The most common contribution is adding support for a new data source.

  1. Create the Module File: Create a new Python file in src/fetchez/modules/ (e.g., mydata.py).

  2. Inherit from FetchModule: Your class must inherit from fetchez.core.FetchModule.

    from fetchez import core
    from fetchez import cli
    
    @cli.cli_opts(help_text="Fetch data from MyData Source")
    class MyData(core.FetchModule):
        def __init__(self, **kwargs):
            super().__init__(name='mydata', **kwargs)
            # Initialize your specific headers or API endpoints here
    
        def run(self):
            # 1. Construct the download URL based on self.region
            # 2. Use core.Fetch(url).fetch_req(...) to query the API for download urls
            # 3. Add successful download urls to the results with `self.add_entry_to_results'
            pass
    
  3. Register the Module: Open src/fetchez/registry.py and add your module to the _modules dictionary. Please fill out all metadata fields to aid in data discovery.

    
    'mydata': {
    	'mod': 'fetchez.modules.mydata',
    	'cls': 'MyData',
    	'category': 'Topography',
    	'desc': 'Short summary of the dataset (e.g. Global Lidar Synthesis)',
    	'agency': 'Provider Name (e.g. USGS, NOAA)',
    	'tags': ['lidar', 'elevation', 'high-res'],
    	'region': 'Coverage Area (e.g. CONUS, Global)',
    	'resolution': 'Nominal Resolution (e.g. 1m)',
    	'license': 'License Type (e.g. Public Domain, CC-BY)',
    	'urls': {
    		'home': '[https://provider.gov/data](https://provider.gov/data)',
    		'docs': '[https://provider.gov/docs](https://provider.gov/docs)'
    	}
    },
    
  4. Test It: Run fetchez mydata --help to ensure it loads correctly.

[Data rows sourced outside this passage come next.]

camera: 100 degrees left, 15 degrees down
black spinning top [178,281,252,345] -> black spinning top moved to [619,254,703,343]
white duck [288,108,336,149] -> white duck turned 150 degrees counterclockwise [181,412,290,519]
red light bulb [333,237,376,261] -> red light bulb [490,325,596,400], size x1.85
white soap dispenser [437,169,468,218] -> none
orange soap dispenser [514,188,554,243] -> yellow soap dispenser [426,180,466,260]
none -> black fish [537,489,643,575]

Handling Dependencies & Imports#

Fetchez aims to keep its core footprint small. If your new module or plugin requires a non-standard library (e.g., boto3, pyshp, netCDF4):

  1. Do Not Add to Core Requirements: Do NOT add the library to the main dependencies list in pyproject.toml.

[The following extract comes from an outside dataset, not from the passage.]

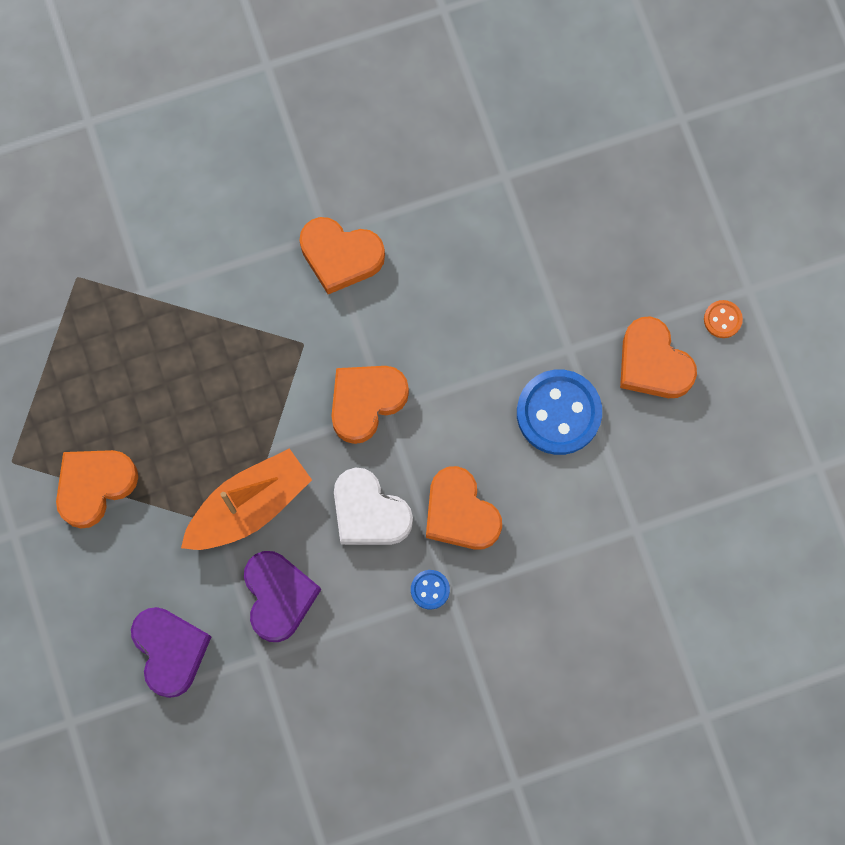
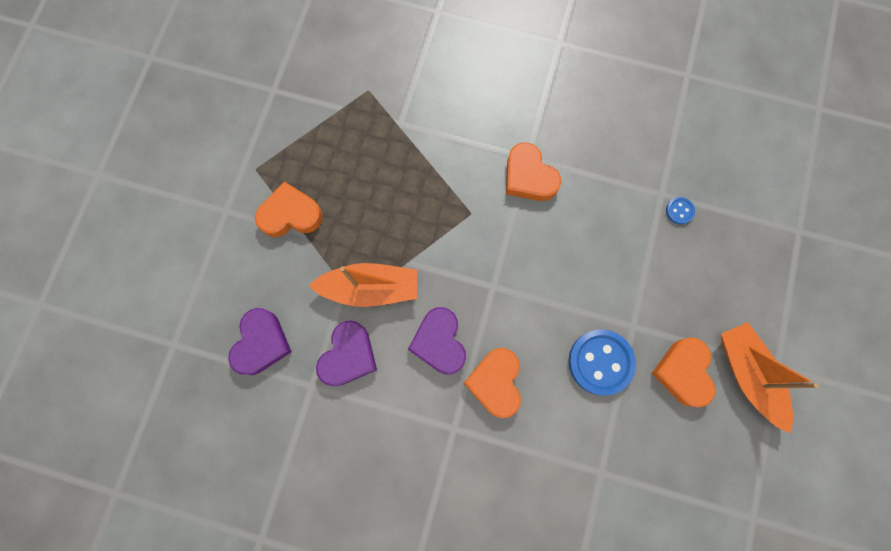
camera: 35 degrees right, 0 degrees up
orange heart [331,366,409,444] -> none
white heart [334,468,413,545] -> purple heart [408,307,466,375]
blue button [411,570,450,609] -> blue button moved to [666,197,695,224]
orange button [704,300,743,338] -> orange boat [721,322,819,433]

  2. Add to Optional Dependencies: Open pyproject.toml and add your library to a relevant group under [project.optional-dependencies]. If no group fits, create a new one (e.g. netcdf = ["netCDF4"]).

  3. Soft Imports: Wrap your imports in a try/except ImportError block so the module does not crash the CLI for users who don’t use that specific data source.

  4. Document It: Clearly list the required packages (and the install command) in the class docstring.

    Example:

    # fetchez/modules/mys3.py
    
    try:
    	import boto3
    	HAS_BOTO = True
    except ImportError:
    	HAS_BOTO = False
    
    @cli.cli_opts(help_text="Fetch data from AWS")
    class MyS3Fetcher(core.FetchModule):
    	"""Fetches data from private S3 buckets.
    
    	**Dependencies:**
    	This module requires `boto3`.
    	Install via: `pip install "fetchez[aws]"`
    	"""
    
    	def run(self):
    		if not HAS_BOTO:
    			logger.error("Missing dependency 'boto3'. Please run: pip install 'fetchez[aws]'")
    			return
    
    		# Proceed with fetching...